▸ **Work item**
Exactly reproduce the lines from the top of the entries below through the line containing "187 274 82.28", with both ends included.

▸ **Source material**
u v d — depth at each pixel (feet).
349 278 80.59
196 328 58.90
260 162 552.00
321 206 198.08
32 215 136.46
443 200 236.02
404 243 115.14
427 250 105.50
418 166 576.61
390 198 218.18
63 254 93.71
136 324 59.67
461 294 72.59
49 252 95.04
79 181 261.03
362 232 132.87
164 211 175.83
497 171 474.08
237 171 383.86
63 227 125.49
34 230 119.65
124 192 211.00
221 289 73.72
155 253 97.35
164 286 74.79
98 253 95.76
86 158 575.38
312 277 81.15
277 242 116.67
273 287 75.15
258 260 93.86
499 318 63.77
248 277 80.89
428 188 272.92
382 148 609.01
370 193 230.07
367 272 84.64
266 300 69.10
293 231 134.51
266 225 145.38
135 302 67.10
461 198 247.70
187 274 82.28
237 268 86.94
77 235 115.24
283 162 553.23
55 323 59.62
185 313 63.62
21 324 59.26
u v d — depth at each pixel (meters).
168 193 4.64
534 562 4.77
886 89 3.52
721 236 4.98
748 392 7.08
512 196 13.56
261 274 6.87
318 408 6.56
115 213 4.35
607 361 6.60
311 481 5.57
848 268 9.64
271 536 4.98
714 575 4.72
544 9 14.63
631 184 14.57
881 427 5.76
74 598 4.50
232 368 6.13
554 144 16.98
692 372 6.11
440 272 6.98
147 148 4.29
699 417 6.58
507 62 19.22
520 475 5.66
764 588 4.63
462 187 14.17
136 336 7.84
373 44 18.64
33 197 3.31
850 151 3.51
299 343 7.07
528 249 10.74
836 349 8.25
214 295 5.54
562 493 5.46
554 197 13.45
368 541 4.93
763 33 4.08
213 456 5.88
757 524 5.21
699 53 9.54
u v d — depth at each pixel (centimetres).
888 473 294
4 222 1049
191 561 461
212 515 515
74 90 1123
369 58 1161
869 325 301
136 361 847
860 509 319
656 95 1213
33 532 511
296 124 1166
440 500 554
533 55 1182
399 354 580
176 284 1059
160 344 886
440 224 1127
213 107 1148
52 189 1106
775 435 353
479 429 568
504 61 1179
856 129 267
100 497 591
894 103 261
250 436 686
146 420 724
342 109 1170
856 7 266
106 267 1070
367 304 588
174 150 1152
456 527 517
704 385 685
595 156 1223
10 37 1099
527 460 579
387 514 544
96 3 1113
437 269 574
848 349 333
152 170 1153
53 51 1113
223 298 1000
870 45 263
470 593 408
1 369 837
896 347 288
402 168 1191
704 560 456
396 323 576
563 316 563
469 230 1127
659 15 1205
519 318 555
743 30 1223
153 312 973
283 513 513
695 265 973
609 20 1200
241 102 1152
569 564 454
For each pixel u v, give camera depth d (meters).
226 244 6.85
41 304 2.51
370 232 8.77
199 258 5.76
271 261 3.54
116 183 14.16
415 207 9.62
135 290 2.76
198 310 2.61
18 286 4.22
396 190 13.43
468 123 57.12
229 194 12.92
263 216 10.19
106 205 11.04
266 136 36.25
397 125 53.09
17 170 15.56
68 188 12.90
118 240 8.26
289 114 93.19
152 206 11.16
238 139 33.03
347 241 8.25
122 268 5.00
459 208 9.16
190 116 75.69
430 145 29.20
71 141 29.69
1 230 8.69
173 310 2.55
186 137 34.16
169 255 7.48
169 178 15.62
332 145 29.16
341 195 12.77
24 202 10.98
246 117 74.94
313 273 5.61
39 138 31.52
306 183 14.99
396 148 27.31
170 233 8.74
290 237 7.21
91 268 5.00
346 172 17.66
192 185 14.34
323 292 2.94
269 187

▸ **Solution for this problem**
u v d — depth at each pixel (feet).
349 278 80.59
196 328 58.90
260 162 552.00
321 206 198.08
32 215 136.46
443 200 236.02
404 243 115.14
427 250 105.50
418 166 576.61
390 198 218.18
63 254 93.71
136 324 59.67
461 294 72.59
49 252 95.04
79 181 261.03
362 232 132.87
164 211 175.83
497 171 474.08
237 171 383.86
63 227 125.49
34 230 119.65
124 192 211.00
221 289 73.72
155 253 97.35
164 286 74.79
98 253 95.76
86 158 575.38
312 277 81.15
277 242 116.67
273 287 75.15
258 260 93.86
499 318 63.77
248 277 80.89
428 188 272.92
382 148 609.01
370 193 230.07
367 272 84.64
266 300 69.10
293 231 134.51
266 225 145.38
135 302 67.10
461 198 247.70
187 274 82.28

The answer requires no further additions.